On Wed, 14 May 2008, chefren wrote:

> On 5/13/08 7:08 PM, Marc Espie wrote:
> 
> > More details show that someone seriously fucked up in debian.
> 
> Well, this Kurt has seriously asked for details on the relevant openssl-dev
> list:
> 
> http://marc.info/?l=openssl-dev&m=114651085826293&w=2
> 
> And see what "arrogant as usual" Ben Laurie states:
> 
> http://www.links.org/?p=327
>
> "they should contribute their patches upstream to the package
> maintainers. Had Debian done this in this case, we (the OpenSSL Team)
> would have fallen about laughing, and once we had got our breath back,
> told them what a terrible idea this was."
>
> Kurt has clearly done so,

No, he hasn't. A question posed to a predominatly users' mailing list is
not the same as a proper bug report and patch submission. Vendors,
especially the size of Debian, should be held to a high standard of 
behaviour. Critically, he didn't identify that he was considering removing
these lines *for every user of Debian*.

> and I know personally of another totally
> ignored patch from our company and I have heard in the past about
> OpenBSD people trying to send patches to OpenSSL maintainers to no
> avail.

Speaking as someone who has done the last two revs of the OpenBSD libssl,
I haven't tried to upstream our changes - they OpenBSD specific things
like using /dev/arandom and /dev/crypto. I think that any serious patch
we sent would have a good chance of inclusion.

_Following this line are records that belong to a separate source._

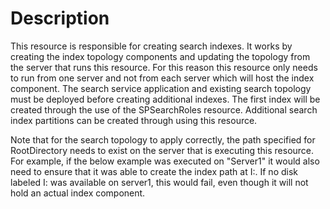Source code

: # Description

This resource is responsible for creating search indexes. It works by creating
the index topology components and updating the topology from the server that
runs this resource. For this reason this resource only needs to run from one
server and not from each server which will host the index component. The
search service application and existing search topology must be deployed
before creating additional indexes. The first index will be created through
the use of the SPSearchRoles resource. Additional search index partitions can
be created through using this resource.

Note that for the search topology to apply correctly, the path specified for
RootDirectory needs to exist on the server that is executing this resource. For
example, if the below example was executed on "Server1" it would also need to
ensure that it was able to create the index path at I:\. If no disk labeled I:
was available on server1, this would fail, even though it will not hold an
actual index component.
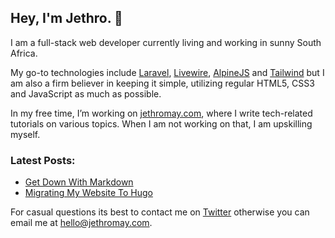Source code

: ## Hey, I'm Jethro. 👋

I am a full-stack web developer currently living and working in sunny South Africa. 

My go-to technologies include [Laravel](https://laravel.com/), [Livewire](https://laravel-livewire.com/), [AlpineJS](https://github.com/alpinejs/alpine/) and [Tailwind](https://tailwindcss.com/) but I am also a firm believer in keeping it simple, utilizing regular HTML5, CSS3 and JavaScript as much as possible. 

In my free time, I’m working on [jethromay.com](https://jethromay.com), where I write tech-related tutorials on various topics. When I am not working on that, I am upskilling myself.

### Latest Posts:

- [Get Down With Markdown](https://jethromay.com/posts/get-down-with-markdown/)
- [Migrating My Website To Hugo](https://jethromay.com/posts/migrating-my-website-to-hugo/)

For casual questions its best to contact me on [Twitter](https://twitter.com/may_jethro) otherwise you can email me at <hello@jethromay.com>.
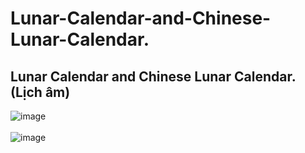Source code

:# Lunar-Calendar-and-Chinese-Lunar-Calendar.
## Lunar Calendar and Chinese Lunar Calendar. (Lịch âm)
![image](https://github.com/Experimenters1/Lunar-Calendar-and-Chinese-Lunar-Calendar./assets/64000769/882cb478-3856-401d-a364-05efd208f1e4)<br><br>
![image](https://github.com/Experimenters1/Lunar-Calendar-and-Chinese-Lunar-Calendar./assets/64000769/89c99ff1-146f-4702-adca-e1bfd023b98e)<br><br>

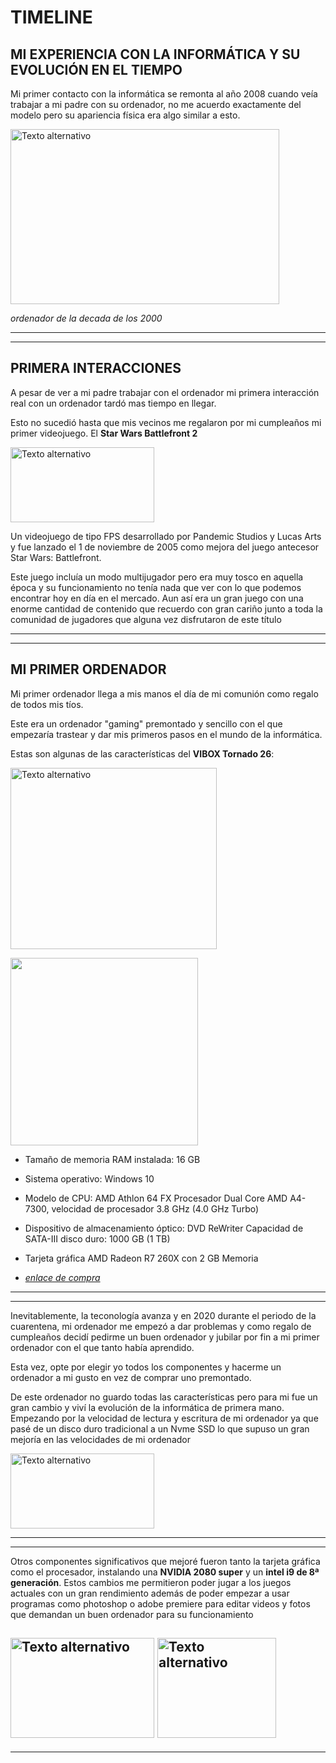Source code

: # TIMELINE

## MI EXPERIENCIA CON LA INFORMÁTICA Y SU EVOLUCIÓN EN EL TIEMPO

Mi primer contacto con la informática se remonta al año 2008 cuando veía trabajar a mi padre con su ordenador, no me acuerdo exactamente del modelo pero su apariencia física era algo similar a esto.


<img src="https://www.integrainformatica.es/wp-content/uploads/2016/01/ordenadorobsoleto.jpg" alt="Texto alternativo" width="430" height="280">

*ordenador de la decada de los 2000*

--------------------------------------
----------------------------------------

## PRIMERA INTERACCIONES
A pesar de ver a mi padre trabajar con el ordenador mi primera interacción real con un ordenador tardó mas tiempo en llegar.

Esto no sucedió hasta que mis vecinos me regalaron por mi cumpleaños mi primer videojuego. El 
**Star Wars Battlefront 2** 

<img src="https://store-images.s-microsoft.com/image/apps.40137.68153237703585361.0e9ed8c6-014c-46b9-a70c-d7521de52007.4ea414fb-654b-4f4e-b854-9239463025aa?q=90&w=480&h=270" alt="Texto alternativo" width="230" height="120"> 

Un videojuego de tipo FPS desarrollado por Pandemic Studios y Lucas Arts y fue lanzado el 1 de noviembre de 2005 como mejora del juego antecesor Star Wars: Battlefront.

Este juego incluía un modo multijugador pero era muy tosco en aquella época y su funcionamiento no tenía nada que ver con lo que podemos encontrar hoy en día en el mercado. Aun así era un gran juego con una enorme cantidad de contenido que recuerdo con gran cariño junto a toda la comunidad de jugadores que alguna vez disfrutaron de este título

-----------------------------------
--------------------------------------
## MI PRIMER ORDENADOR 
Mi primer ordenador llega a mis manos el día de mi comunión como regalo de todos mis tíos.

Este era un ordenador "gaming" premontado y sencillo con el que empezaría trastear y dar mis primeros pasos en el mundo de la informática. 

Estas son algunas de las características del **VIBOX Tornado 26**:




<p style = >
<img src="https://m.media-amazon.com/images/I/51NZXOHUJHL._AC_.jpg" alt="Texto alternativo" width="330" height="290"> <div>
<img src width="300px">
</p>
</div>

* Tamaño de memoria RAM instalada: 16 GB

* Sistema operativo: Windows 10

* Modelo de CPU: AMD Athlon 64 FX Procesador Dual Core AMD A4-7300, velocidad de procesador 3.8 GHz (4.0 GHz Turbo)

* Dispositivo de almacenamiento óptico: DVD ReWriter Capacidad de SATA-III disco duro: 1000 GB (1 TB)

* Tarjeta gráfica AMD Radeon R7 260X con 2 GB Memoria
  
* *[enlace de compra](https://www.amazon.es/dp/B00CWAED4U?ref=ppx_pop_mob_ap_share)*
---------

------

Inevitablemente, la teconología avanza y en 2020 durante el periodo de la cuarentena, mi ordenador me empezó a dar problemas y como regalo de cumpleaños decidí pedirme un buen ordenador y jubilar por fin a mi primer ordenador con el que tanto había aprendido.

Esta vez, opte por elegir yo todos los componentes y hacerme un ordenador a mi gusto en vez de comprar uno premontado.

De este ordenador no guardo todas las características pero para mi fue un gran cambio y viví la evolución de la informática de primera mano. Empezando por la velocidad de lectura y escritura de mi ordenador ya que pasé de un disco duro tradicional a un Nvme SSD lo que supuso un gran mejoría en las velocidades de mi ordenador

<img src="https://thumb.pccomponentes.com/w-530-530/articles/1003/10030217/1523-corsair-mp600-pro-lpx-2tb-pcie-gen4-x4-nvme-m2-ssd-optimizada-para-ps5.jpg" alt="Texto alternativo" width="230" height="120"> 

----
----
Otros componentes significativos que mejoré fueron tanto la tarjeta gráfica como el procesador, instalando una **NVIDIA 2080 super** y un **intel i9 de 8ª generación**. Estos cambios me permitieron poder jugar a los juegos actuales con un gran rendimiento además de poder empezar a usar programas como photoshop o adobe premiere para editar videos y fotos que demandan un buen ordenador para su funcionamiento

<img src="https://asset.msi.com/resize/image/global/product/product_7_20190722133244_5d354a7cc85b4.png62405b38c58fe0f07fcef2367d8a9ba1/1024.png" alt="Texto alternativo" width="230" height="160">     <img src="https://ae01.alicdn.com/kf/Hee9c5b08ea874b4c8511799abffc865eF/Procesador-de-escritorio-Intel-Core-i9-9900K-BOX-dispositivo-de-8-n-cleos-hasta-5-0.jpg"  alt="Texto alternativo" width="190"  height="160">
------------
--------------







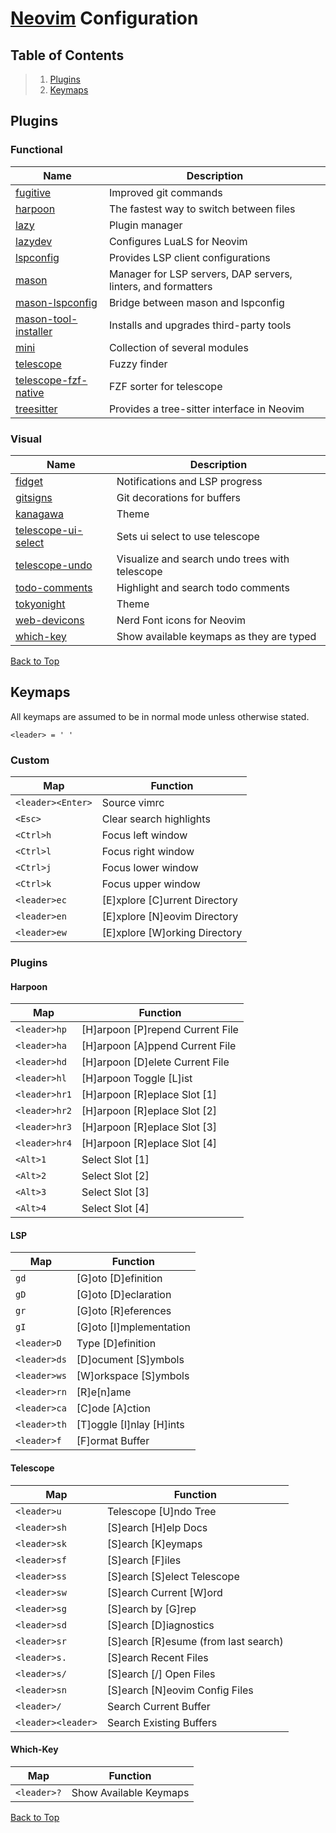 # [Neovim](https://github.com/neovim/neovim) Configuration

## Table of Contents

> 1. [Plugins](#plugins)
> 2. [Keymaps](#keymaps)

## Plugins

### Functional

| Name | Description |
|-|-|
| [fugitive](https://github.com/tpope/vim-fugitive) | Improved git commands |
| [harpoon](https://github.com/ThePrimeagen/harpoon) | The fastest way to switch between files |
| [lazy](https://github.com/folke/lazy.nvim) | Plugin manager |
| [lazydev](https://github.com/folke/lazydev.nvim) | Configures LuaLS for Neovim |
| [lspconfig](https://github.com/neovim/nvim-lspconfig) | Provides LSP client configurations |
| [mason](https://github.com/williamboman/mason.nvim) | Manager for LSP servers, DAP servers, linters, and formatters |
| [mason-lspconfig](https://github.com/williamboman/mason-lspconfig.nvim) | Bridge between mason and lspconfig |
| [mason-tool-installer](https://github.com/WhoIsSethDaniel/mason-tool-installer.nvim) | Installs and upgrades third-party tools |
| [mini](https://github.com/echasnovski/mini.nvim) | Collection of several modules |
| [telescope](https://github.com/nvim-telescope/telescope.nvim) | Fuzzy finder |
| [telescope-fzf-native](https://github.com/nvim-telescope/telescope-fzf-native.nvim) | FZF sorter for telescope |
| [treesitter](https://github.com/nvim-treesitter/nvim-treesitter) | Provides a tree-sitter interface in Neovim |

### Visual

| Name | Description |
|------|-------|
| [fidget](https://github.com/j-hui/fidget.nvim) | Notifications and LSP progress |
| [gitsigns](https://github.com/lewis6991/gitsigns.nvim) | Git decorations for buffers |
| [kanagawa](https://github.com/rebelot/kanagawa.nvim) | Theme |
| [telescope-ui-select](https://github.com/nvim-telescope/telescope-ui-select.nvim) | Sets ui select to use telescope |
| [telescope-undo](https://github.com/debugloop/telescope-undo.nvim) | Visualize and search undo trees with telescope |
| [todo-comments](https://github.com/folke/todo-comments.nvim) | Highlight and search todo comments |
| [tokyonight](https://github.com/folke/tokyonight.nvim) | Theme |
| [web-devicons](https://github.com/nvim-tree/nvim-web-devicons) | Nerd Font icons for Neovim |
| [which-key](https://github.com/folke/which-key.nvim) | Show available keymaps as they are typed |

[Back to Top](#neovim-configuration)

## Keymaps

All keymaps are assumed to be in normal mode unless otherwise stated.

`<leader> = ' '`

### Custom

| Map | Function |
|-|-|
| `<leader><Enter>` | Source vimrc |
| `<Esc>` | Clear search highlights |
| `<Ctrl>h` | Focus left window |
| `<Ctrl>l` | Focus right window |
| `<Ctrl>j` | Focus lower window |
| `<Ctrl>k` | Focus upper window |
| `<leader>ec` | [E]xplore [C]urrent Directory |
| `<leader>en` | [E]xplore [N]eovim Directory |
| `<leader>ew` | [E]xplore [W]orking Directory |

### Plugins

#### Harpoon

| Map | Function |
|-|-|
| `<leader>hp` | [H]arpoon [P]repend Current File |
| `<leader>ha` | [H]arpoon [A]ppend Current File |
| `<leader>hd` | [H]arpoon [D]elete Current File |
| `<leader>hl` | [H]arpoon Toggle [L]ist |
| `<leader>hr1` | [H]arpoon [R]eplace Slot [1] |
| `<leader>hr2` | [H]arpoon [R]eplace Slot [2] |
| `<leader>hr3` | [H]arpoon [R]eplace Slot [3] |
| `<leader>hr4` | [H]arpoon [R]eplace Slot [4] |
| `<Alt>1` | Select Slot [1] |
| `<Alt>2` | Select Slot [2] |
| `<Alt>3` | Select Slot [3] |
| `<Alt>4` | Select Slot [4] |

#### LSP

| Map | Function |
|-|-|
| `gd` | [G]oto [D]efinition |
| `gD` | [G]oto [D]eclaration |
| `gr` | [G]oto [R]eferences |
| `gI` | [G]oto [I]mplementation |
| `<leader>D` | Type [D]efinition |
| `<leader>ds` | [D]ocument [S]ymbols |
| `<leader>ws` | [W]orkspace [S]ymbols |
| `<leader>rn` | [R]e[n]ame |
| `<leader>ca` | [C]ode [A]ction |
| `<leader>th` | [T]oggle [I]nlay [H]ints |
| `<leader>f` | [F]ormat Buffer |

#### Telescope

| Map | Function |
|-|-|
| `<leader>u` | Telescope [U]ndo Tree |
| `<leader>sh` | [S]earch [H]elp Docs |
| `<leader>sk` | [S]earch [K]eymaps |
| `<leader>sf` | [S]earch [F]iles |
| `<leader>ss` | [S]earch [S]elect Telescope |
| `<leader>sw` | [S]earch Current [W]ord |
| `<leader>sg` | [S]earch by [G]rep |
| `<leader>sd` | [S]earch [D]iagnostics |
| `<leader>sr` | [S]earch [R]esume (from last search) |
| `<leader>s.` | [S]earch Recent Files |
| `<leader>s/` | [S]earch [/] Open Files |
| `<leader>sn` | [S]earch [N]eovim Config Files |
| `<leader>/` | Search Current Buffer |
| `<leader><leader>` | Search Existing Buffers |

#### Which-Key

| Map | Function |
|-|-|
| `<leader>?` | Show Available Keymaps |

[Back to Top](#neovim-configuration)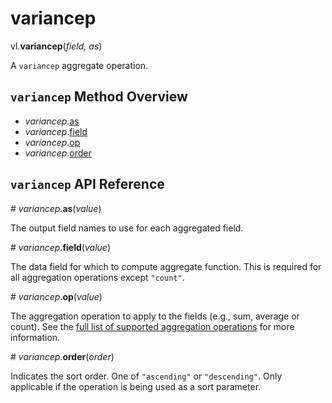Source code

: # variancep

vl.<b>variancep</b>(<em>field, as</em>)

A <code>variancep</code> aggregate operation.

## <code>variancep</code> Method Overview

* <em>variancep</em>.<a href="#as">as</a>
* <em>variancep</em>.<a href="#field">field</a>
* <em>variancep</em>.<a href="#op">op</a>
* <em>variancep</em>.<a href="#order">order</a>

## <code>variancep</code> API Reference

<a name="as">#</a>
<em>variancep</em>.<b>as</b>(<em>value</em>)

The output field names to use for each aggregated field.

<a name="field">#</a>
<em>variancep</em>.<b>field</b>(<em>value</em>)

The data field for which to compute aggregate function. This is required for all aggregation operations except `"count"`.

<a name="op">#</a>
<em>variancep</em>.<b>op</b>(<em>value</em>)

The aggregation operation to apply to the fields (e.g., sum, average or count).
See the [full list of supported aggregation operations](https://vega.github.io/vega-lite/docs/aggregate.html#ops)
for more information.

<a name="order">#</a>
<em>variancep</em>.<b>order</b>(<em>order</em>)

Indicates the sort order. One of `"ascending"` or `"descending"`. Only applicable if the operation is being used as a sort parameter.

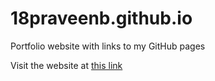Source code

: # 18praveenb.github.io
Portfolio website with links to my GitHub pages


Visit the website at [this link](https://18praveenb.github.io)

> The OpenSSL maintainers have proven not to read their mail, they aren't
> interested in cleaning up their big mess.
>
> Laurie also states "never fix a bug you dont understand" and this
> OpenSSL "hero" seems to forget that something that seems smart and OK
> now and here can be plain bad and ugly when looked at with some more
> distance or knowledge.

No, he is 100% correct. Vendors "adding value" to security software 
when they lack basic code comprehension skills is simply dangerous to
their users. It is surprising that this should be controversial.

> His "Adding uninitialised memory to it can do no harm and might do
> some good, which is why we do it." is pure arrogant and shortsighted
> shit to me.

Congratulations, you have just demonstrated youself to be the same
category of incomprehension as the Debian developers.